Back in the late 1980s, the Turnaround Management Association was birthed out of a research project conducted at the Kenan Institute of Private Enterprise at the University of North Carolina at Chapel Hill. As the lead researcher, I had the opportunity to personally pull together a bibliography of articles about businesses whose travails were significant enough to hit the national headlines in various business publications. From the research, we published a monograph and wrote articles about best practices that appeared in 46 national business periodicals in our first 18 months of existence as a trade association. As I and other involved with the Association moved on to other pursuits, TMA moved off campus, starting gaining momentum in chapter development, and now enjoys international members as well as domestic. One of the publications of TMA is the Journal of Corporate Renewal. The Journal‘s lead article for May discusses the struggle of restaurants in the United States to remain profitable.

Some interesting facts from the National Restaurant Association are cited:

  • Restaurants account for 4% of GDP
  • 10% of the U.S. workforce is employed in the restaurant industry
  • 50% of adults have worked in a restaurant
  • one-third of all workers had their first job in a restaurant
  • 48% of the average household’s food budget goes to restaurants (vs. 25% fifty years ago)

The bankruptcy filings of a number of restaurant chains since the recession began in 2008 is but one indicator of a model that is teetering on the brink of survival. The photo above is taken from a Food Network show entitled Restaurant Impossible, wherein Robert Irvine turns a restaurant around in 48 hours. The menu is revised, customer service issues are addressed, $10,000 of strategic remodeling is performed, the revenue and costs are examined for opportunity, and the restaurant owner is challenged to run the business at a profit going forward.

Macro trends in the recent few years towards buying more groceries or becoming value-conscious have definitely affected the top and bottom lines of many restaurant owners. Franchises, which account for about half of the restaurant revenues produced nationwide, have really taken it on the chin. Franchisees who own one or only a few stores have inadequate access to capital these days. Another big factor is the conflict of interest in most franchise agreements that are based on sales volume. The franchisor can implement discounting programs to increase traffic and sales volume, but the franchisee has less and less profit as a result of the agreements.

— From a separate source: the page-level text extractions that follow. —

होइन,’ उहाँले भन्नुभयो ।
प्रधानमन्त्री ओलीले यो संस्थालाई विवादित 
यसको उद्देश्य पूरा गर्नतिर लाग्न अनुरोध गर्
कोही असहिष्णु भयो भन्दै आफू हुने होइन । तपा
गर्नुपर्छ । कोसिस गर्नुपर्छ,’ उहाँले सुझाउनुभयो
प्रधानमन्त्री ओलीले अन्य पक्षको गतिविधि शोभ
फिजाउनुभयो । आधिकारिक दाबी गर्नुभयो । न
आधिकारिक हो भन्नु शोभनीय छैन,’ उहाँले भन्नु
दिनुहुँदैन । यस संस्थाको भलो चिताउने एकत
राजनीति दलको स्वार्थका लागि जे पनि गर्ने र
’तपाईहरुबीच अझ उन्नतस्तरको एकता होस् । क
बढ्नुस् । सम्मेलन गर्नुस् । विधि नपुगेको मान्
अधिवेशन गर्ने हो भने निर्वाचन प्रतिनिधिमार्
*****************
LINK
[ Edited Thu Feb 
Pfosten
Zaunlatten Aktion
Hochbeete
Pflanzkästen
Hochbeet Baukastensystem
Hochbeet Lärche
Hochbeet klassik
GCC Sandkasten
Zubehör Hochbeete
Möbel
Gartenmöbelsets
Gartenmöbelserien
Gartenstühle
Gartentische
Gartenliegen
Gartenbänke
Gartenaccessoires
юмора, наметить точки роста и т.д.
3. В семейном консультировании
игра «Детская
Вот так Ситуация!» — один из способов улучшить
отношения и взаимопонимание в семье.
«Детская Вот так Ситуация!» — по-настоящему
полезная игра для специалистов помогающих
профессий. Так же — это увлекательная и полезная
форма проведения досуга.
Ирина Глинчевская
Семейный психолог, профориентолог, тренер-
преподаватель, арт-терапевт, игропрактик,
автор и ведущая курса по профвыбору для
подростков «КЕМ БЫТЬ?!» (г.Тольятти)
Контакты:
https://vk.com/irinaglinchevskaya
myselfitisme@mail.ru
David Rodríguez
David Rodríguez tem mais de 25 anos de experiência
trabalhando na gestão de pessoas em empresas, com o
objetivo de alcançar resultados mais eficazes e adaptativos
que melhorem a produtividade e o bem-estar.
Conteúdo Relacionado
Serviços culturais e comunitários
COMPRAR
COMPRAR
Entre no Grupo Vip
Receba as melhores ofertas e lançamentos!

What can be done? Turnaround experts recommend a process of performing store-level profitability analysis, followed by benchmarking against peer stores. These analyses can highlight purchasing/inventory issues, training issues that are evidenced by waste, and theft/shrinkage that depletes the operator’s assets needed to produce a return.

There are many good consultants who can help a restaurant owner sort through the challenges and create a plan for growth and renewal.